I token di deposito sono emessi su una blockchain da un'istituzione depositaria per rappresentare un diritto di deposito. Questo contrasta con le stablecoin, comunemente emesse da un'entità privata non bancaria, e le CBDC. Questa differenza nell'emittente è un vantaggio chiave:
"Dato che i token di deposito sono denaro di banca commerciale incarnato in una nuova forma tecnica, si inseriscono comodamente come parte dell'ecosistema bancario, soggetti a regolamentazione e supervisione applicabili alle banche commerciali oggi."
La regolamentazione, hanno sottolineato gli autori del rapporto, contribuisce alla fiducia e riduce il rischio di un attacco ai token di deposito, oltre ad assicurare affidabilità.

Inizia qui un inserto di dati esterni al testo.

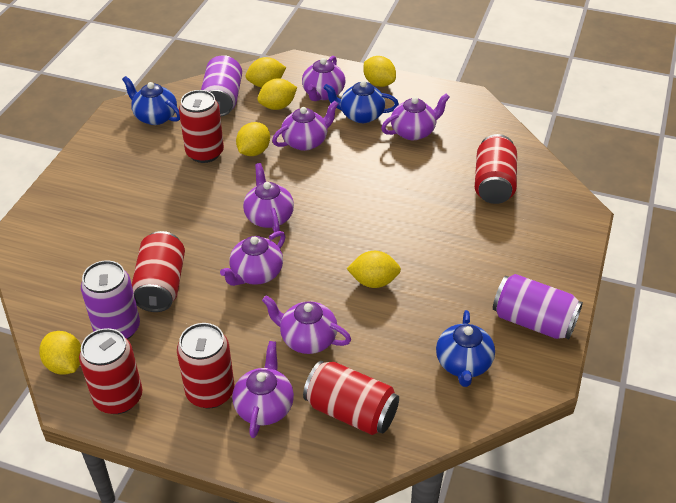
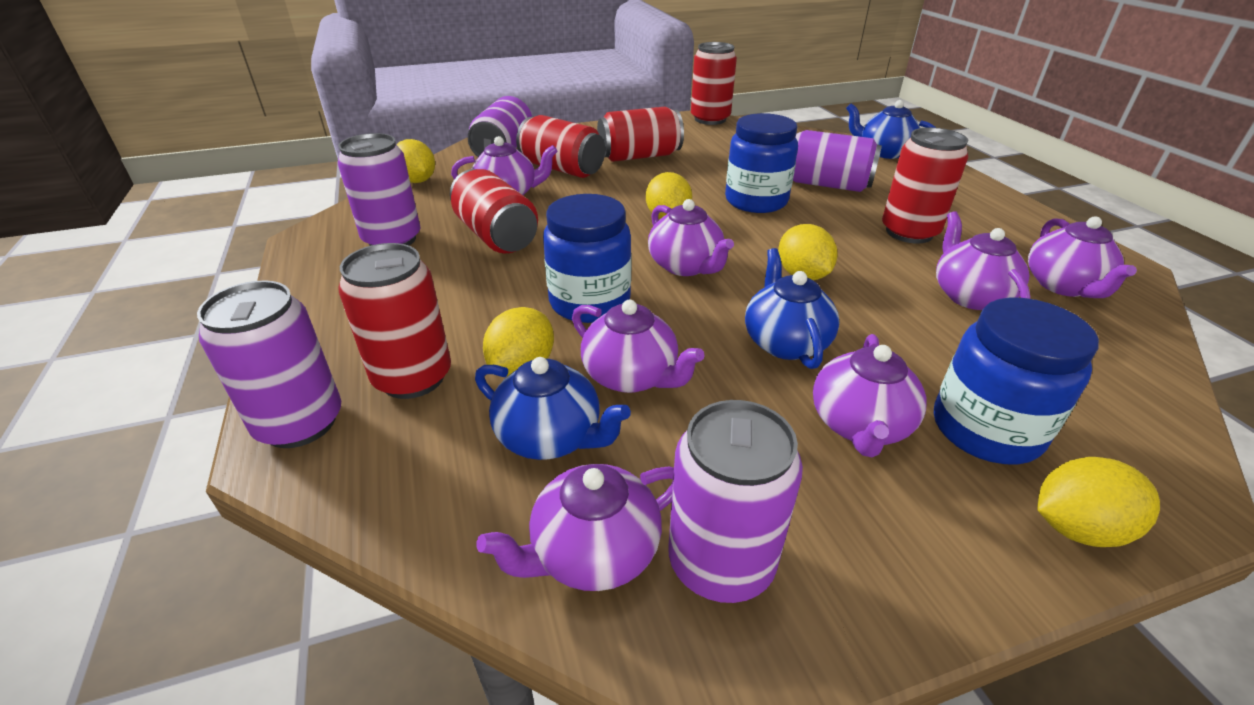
blue jar: none = 0 -> [543,194,631,323] [725,113,798,213] [934,297,1099,464] = 3
purple can: [81,260,140,340] [201,55,242,117] [493,274,583,339] = 3 -> [197,280,341,448] [338,133,421,246] [468,96,532,157] [669,400,803,603] [793,130,882,192] = 5
yellow lemon: [39,331,81,375] [236,122,270,156] [246,57,286,87] [257,78,297,110] [347,251,401,288] [363,56,396,87] = 6 -> [396,139,435,183] [483,307,554,376] [646,172,692,219] [778,224,837,280] [1037,457,1160,547] = 5

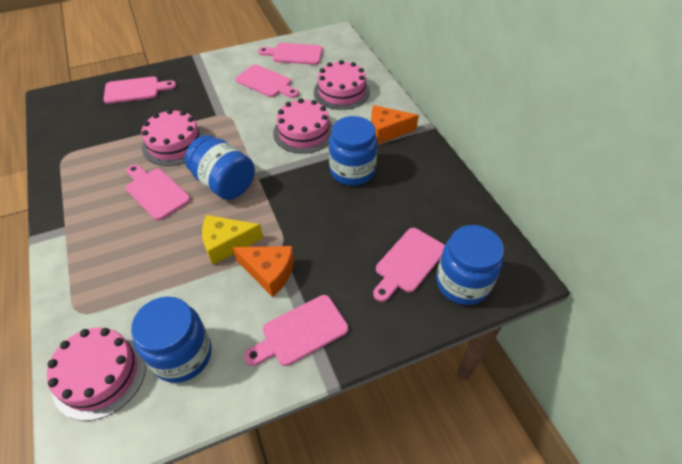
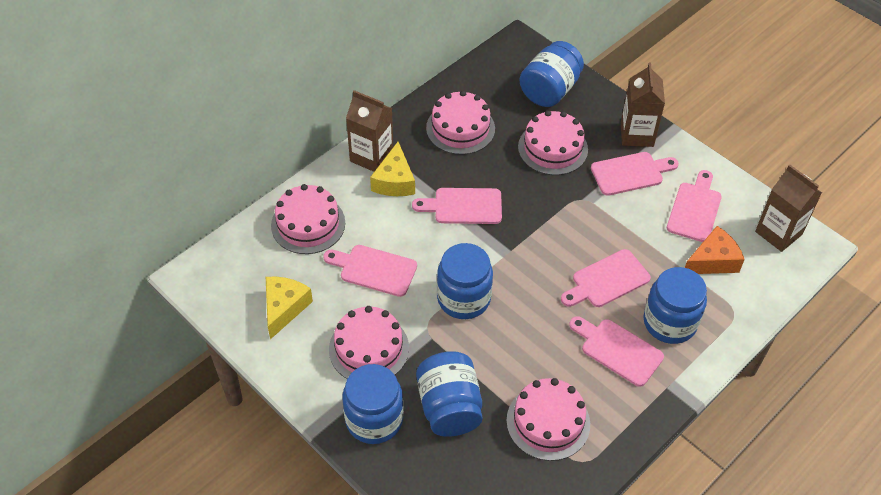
blue jar: [131,297,212,383] [185,135,255,200] [329,116,378,186] [436,225,504,305] = 4 -> [342,364,404,444] [416,351,483,437] [437,243,493,319] [519,41,584,107] [643,267,707,344] = 5
brown carton: none = 0 -> [346,90,393,172] [621,63,665,147] [755,165,822,252] = 3
orange cheese: [233,246,294,297] [371,105,419,144] = 2 -> [685,226,745,274] = 1
pink cake: [47,328,146,421] [141,109,205,166] [273,98,333,154] [314,60,370,110] = 4 -> [271,184,345,254] [329,306,409,379] [426,91,495,155] [506,378,590,461] [518,110,588,175] = 5
yellow cheese: [202,215,263,265] = 1 -> [266,277,313,339] [370,142,415,196] = 2

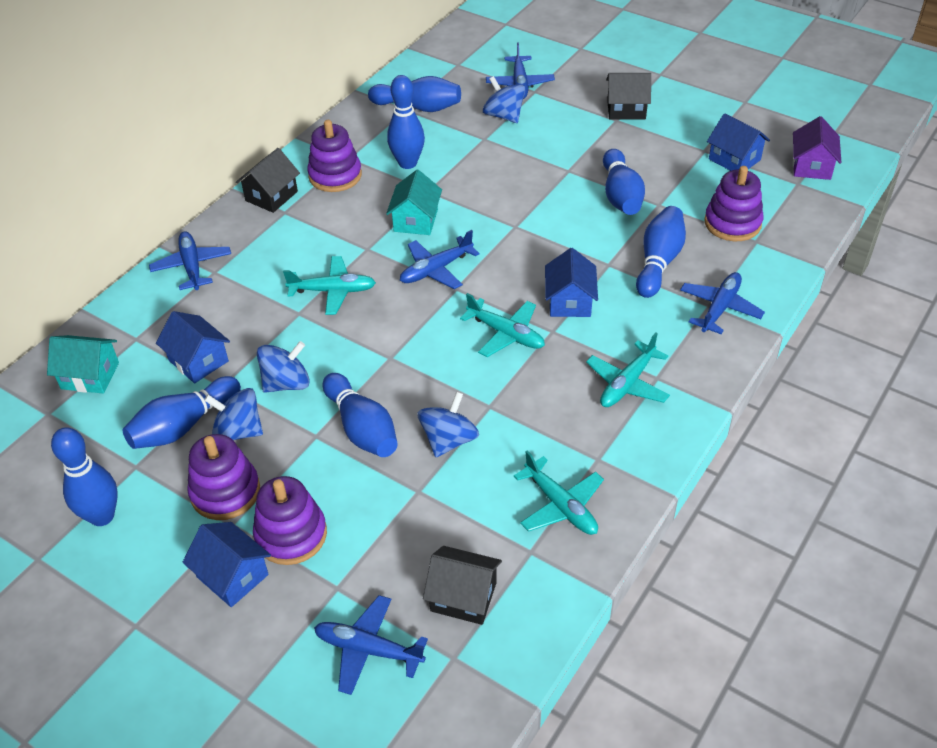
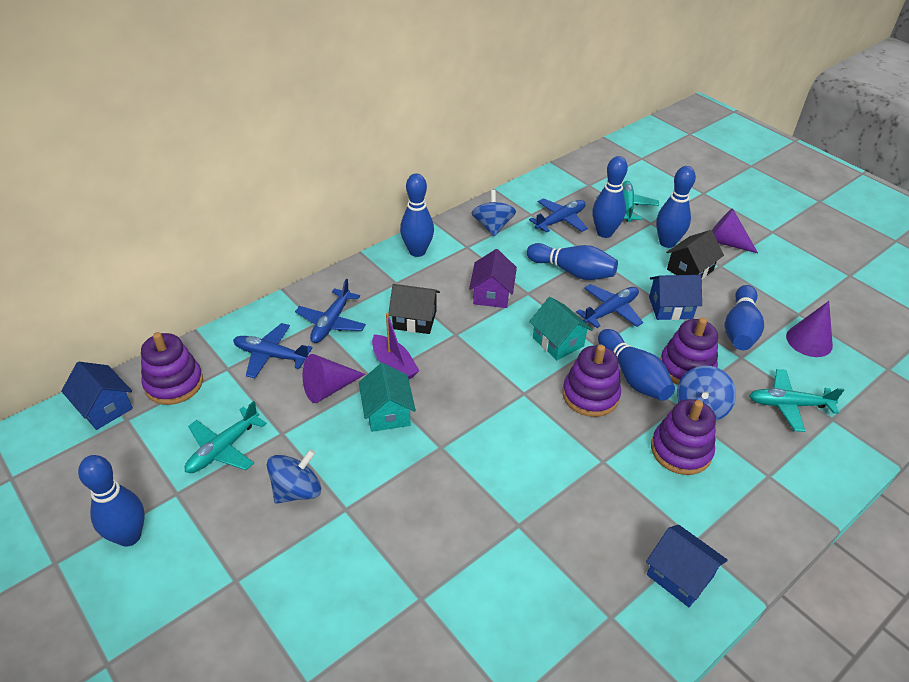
black house: [236,148,300,213] [423,546,502,625] [606,73,651,120] = 3 -> [389,284,440,334] [666,230,724,280] = 2
blue house: [156,311,230,383] [183,522,271,607] [545,248,598,317] [707,113,770,171] = 4 -> [61,362,133,430] [646,525,728,607] [649,275,702,320] = 3
blue plane: [149,231,231,290] [314,595,428,695] [400,230,480,289] [486,43,555,99] [680,272,765,334] = 5 -> [233,323,313,378] [295,279,366,343] [529,198,588,233] [576,284,643,328] = 4
blue spinning top: [204,388,263,440] [257,341,310,393] [417,391,479,457] [483,76,526,123] = 4 -> [267,449,321,504] [471,190,516,237] [677,366,736,421] = 3
purple boat: none = 0 -> [372,313,420,379] = 1
purple cone: none = 0 -> [303,354,366,403] [712,208,758,253] [786,301,833,357] = 3
turquoise plane: [283,256,376,315] [460,293,545,357] [514,450,604,535] [586,333,670,407] = 4 -> [185,401,267,473] [597,181,659,222] [749,369,844,432] = 3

Le stablecoin si comportano male in questo senso a causa della mancanza di standard per le riserve e della mancanza di chiarezza sui diritti di riscatto. Inoltre, c'è un rischio di contagio in caso di attacco a una stablecoin, mentre le monete di deposito, come "estensioni dei depositi tradizionali", potrebbero essere attese a resistere a quella pressione:
L'analisi storica dei depositi tradizionali mostra che i depositi sono stati una fonte costante e affidabile di finanziamento per le banche commerciali nel corso dei cicli economici.
La forma elettronica dei token di deposito offre vantaggi rispetto al denaro contante, come la programmabilità e la liquidazione atomica (simultanea) che possono "velocizzare le transazioni e automatizzare operazioni di pagamento sofisticate", ha argomentato il rapporto.
Sebbene la tecnologia dei token di deposito sia relativamente poco sviluppata, potrebbe comunque informare la tecnologia emergente delle CBDC, ha affermato il rapporto, e fungere da "ponte naturale per l'integrazione delle CBDC nel sistema bancario."
JPMorgan Chase ha introdotto la sua piattaforma blockchain Onyx insieme al suo JPM Coin interno nel 2020. Ha sperimentato numerosi utilizzi della tecnologia, tra cui la liquidazione di garanzie, operazioni di riacquisto e transazioni transfrontaliere.